Environment Ministry Suspends Refinery Approvals
On Thursday, China’s Ministry of Environmental Protection froze approvals for new refining projects from China National Petroleum Corporation and Sinopec Group, stating that the two companies have failed to meet emission targets. From Reuters:
The ministry said in a notice posted on its website (www.mep.gov.cn) that it would suspend approvals of environment impact assessments for all new refining projects from the two oil giants, apart from any upgrades that target fuel pollution specifications or other environmental renovations.
“Such tough punishment on the two oil majors is unprecedented – it is a warning to others,” said Wang Tao, resident scholar at the Energy & Climate Program of the Carnegie-Tsinghua Center for Global Policy in Beijing.
[...] “Central government-run enterprises have enough technology and funds to resolve these problems – the problems arise in the subsidiaries but the root cause is in the group companies,” [People's Daily] quoted an official with the environmental ministry as saying. [Source]
“The length of the temporary suspension will be based on the MEP’s assessment of their corrective measures,” said Tang Dagang, director of the Vehicle Emission Control Center, a policy research group also affiliated with the ministry.
[...] Ms.
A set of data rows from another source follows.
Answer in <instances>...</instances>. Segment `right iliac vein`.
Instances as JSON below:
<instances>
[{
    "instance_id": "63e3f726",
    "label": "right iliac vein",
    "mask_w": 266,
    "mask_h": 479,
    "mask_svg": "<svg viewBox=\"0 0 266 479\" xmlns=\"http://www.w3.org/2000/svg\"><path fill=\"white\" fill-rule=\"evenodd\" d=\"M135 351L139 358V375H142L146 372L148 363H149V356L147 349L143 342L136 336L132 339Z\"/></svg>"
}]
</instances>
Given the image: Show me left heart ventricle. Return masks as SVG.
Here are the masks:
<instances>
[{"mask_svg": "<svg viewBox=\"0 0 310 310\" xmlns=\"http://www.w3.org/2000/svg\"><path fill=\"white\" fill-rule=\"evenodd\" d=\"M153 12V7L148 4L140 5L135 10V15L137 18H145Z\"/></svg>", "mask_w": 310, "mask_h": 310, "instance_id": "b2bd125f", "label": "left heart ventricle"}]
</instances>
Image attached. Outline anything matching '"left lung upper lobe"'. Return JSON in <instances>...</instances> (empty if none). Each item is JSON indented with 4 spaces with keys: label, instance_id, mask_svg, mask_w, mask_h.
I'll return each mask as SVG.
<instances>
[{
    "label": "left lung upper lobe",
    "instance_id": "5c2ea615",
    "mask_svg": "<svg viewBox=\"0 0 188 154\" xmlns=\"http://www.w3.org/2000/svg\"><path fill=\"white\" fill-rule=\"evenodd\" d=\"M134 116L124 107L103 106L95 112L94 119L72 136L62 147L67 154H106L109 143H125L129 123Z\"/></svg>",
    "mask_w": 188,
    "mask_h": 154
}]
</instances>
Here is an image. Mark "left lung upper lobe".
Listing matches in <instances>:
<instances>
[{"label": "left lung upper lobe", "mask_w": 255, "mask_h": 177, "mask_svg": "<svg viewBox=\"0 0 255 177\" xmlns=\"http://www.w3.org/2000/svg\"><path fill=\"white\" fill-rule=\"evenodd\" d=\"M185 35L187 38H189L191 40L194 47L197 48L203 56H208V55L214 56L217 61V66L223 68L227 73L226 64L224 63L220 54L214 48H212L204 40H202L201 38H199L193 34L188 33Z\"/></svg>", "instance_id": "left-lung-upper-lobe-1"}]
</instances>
Li said the MEP’s move is a sign that China wants to focus on the quality of its refineries rather than on the speed of expansion.
CNPC and Sinopec have resisted costly upgrades to reduce pollutants at refineries due to Beijing’s tight control over fuel prices, which has made it difficult to pass on higher costs to consumers. However, the Chinese government unveiled major changes to the fuel-pricing system this year, which has improved bottom lines and made it easier for other overhauls. [Source]
CNPC faces other problems: four senior executives have been placed under investigation for corruption this week, and the company is also likely to be at the center of a reported investigation of former Politburo Standing Committee member Zhou Yongkang, who once worked there.